After work came questions. Broker had sat on the rocks and been quizzed by his father and had been made to think. Later Broker came to understand the resemblance of this tutor-pupil relationship to the Socratic method. He was not surprised, when, in high school, he happened on the historical statue that reputed to be Socrates, and which bore a likeness to Mike Broker. Socrates was a stonemason.
“Not every day.”
“That’ll change when you turn fifty, then it’ll be every day. Now, when you turn
sixty
, you start
seeing
it, like a person, a new neighbor, say, who you pick out at a distance but you haven’t met. Then comes
seventy
and he starts getting closer and pretty soon you get to know his warts and he waves every once in a while. A nosy kind of neighbor. Before long he’s going to be over to borrow a screwdriver. I think, because this is my favorite place to sit, he’ll show up in a boat, probably with a fishing rod, in the late spring I think, just after the last ice is out.”
“You think, huh?”
“Yeah. I think he comes up and thumps on you like you’re a watermelon and then he listens to see if you’re ripe.”

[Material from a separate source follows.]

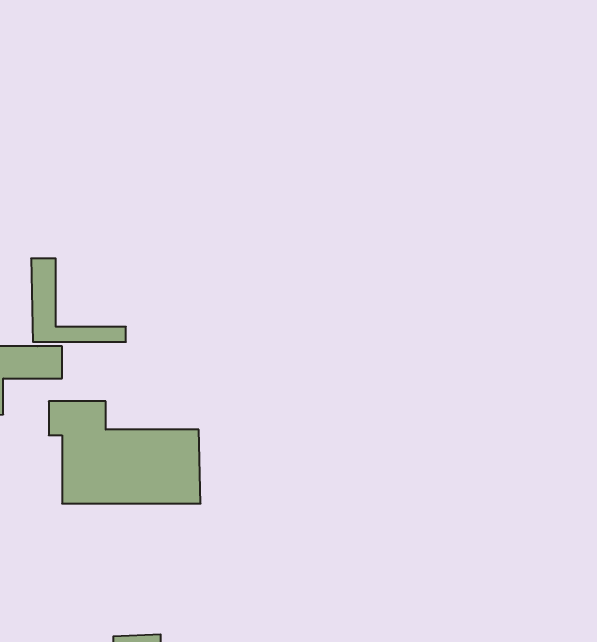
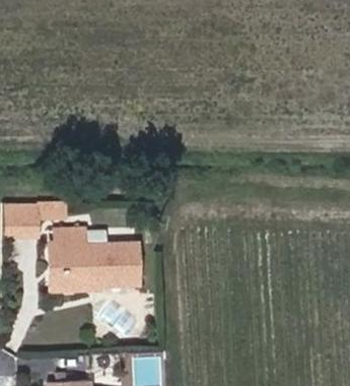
building: [31,258,126,342] -> [50,248,100,293]

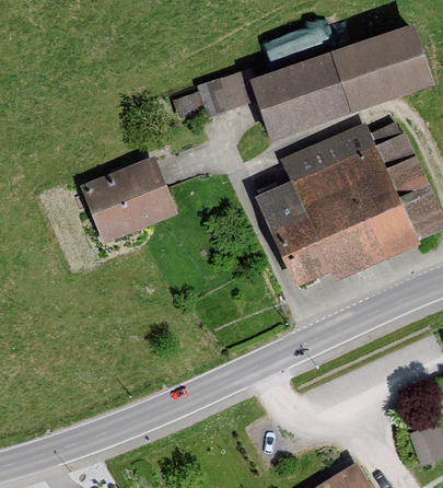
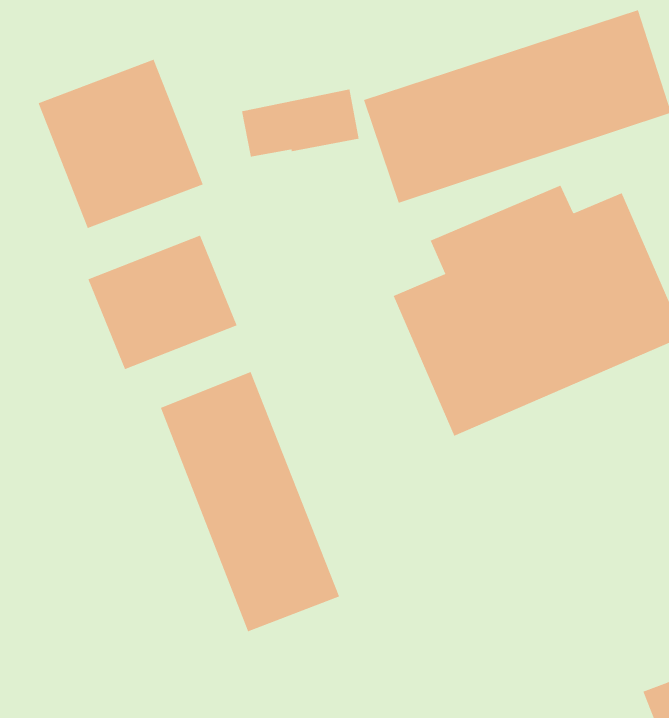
building: none -> [38,59,203,229]
building: none -> [160,371,340,632]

“Break a knuckle on you,” said Broker. “Besides, you always said dying is one of the big whens, not an if.”
“Did I say that?”
“Yeah. One of your cautions against wishful thinking.”
Mike tapped his pipe against the stone, a sound that Broker associated with this spot and the watery heartbeat of the lake. He took a nail from his pocket and began to scrape the pipe bowl in a slow, regular motion.
“You get tired of police work yet?” he asked.
“Actually, Mike, I’m thinking of making a move.”
“Well, you gotta choose carefully. Rough economy out there. Downsizing you know.”
“I’ll keep that in mind.”
Mike turned and faced his son. And Broker could see the complicated truss strapped under his overalls. “Phil,” he said, “I know you’ve been working with Fatty Naslund down at the bank to buy us some time, but I think we’re at the end of the rope.”
“So what are your plans?” asked Broker.
Mike averted his eyes and adopted a practical and it seemed practiced tone of uncharacteristic reasonableness. “Fatty’s lined up a developer who’ll give us a decent price for most of the place. We could pay off the bank and save one lot and build a house on it. Have a decent nest egg left over.”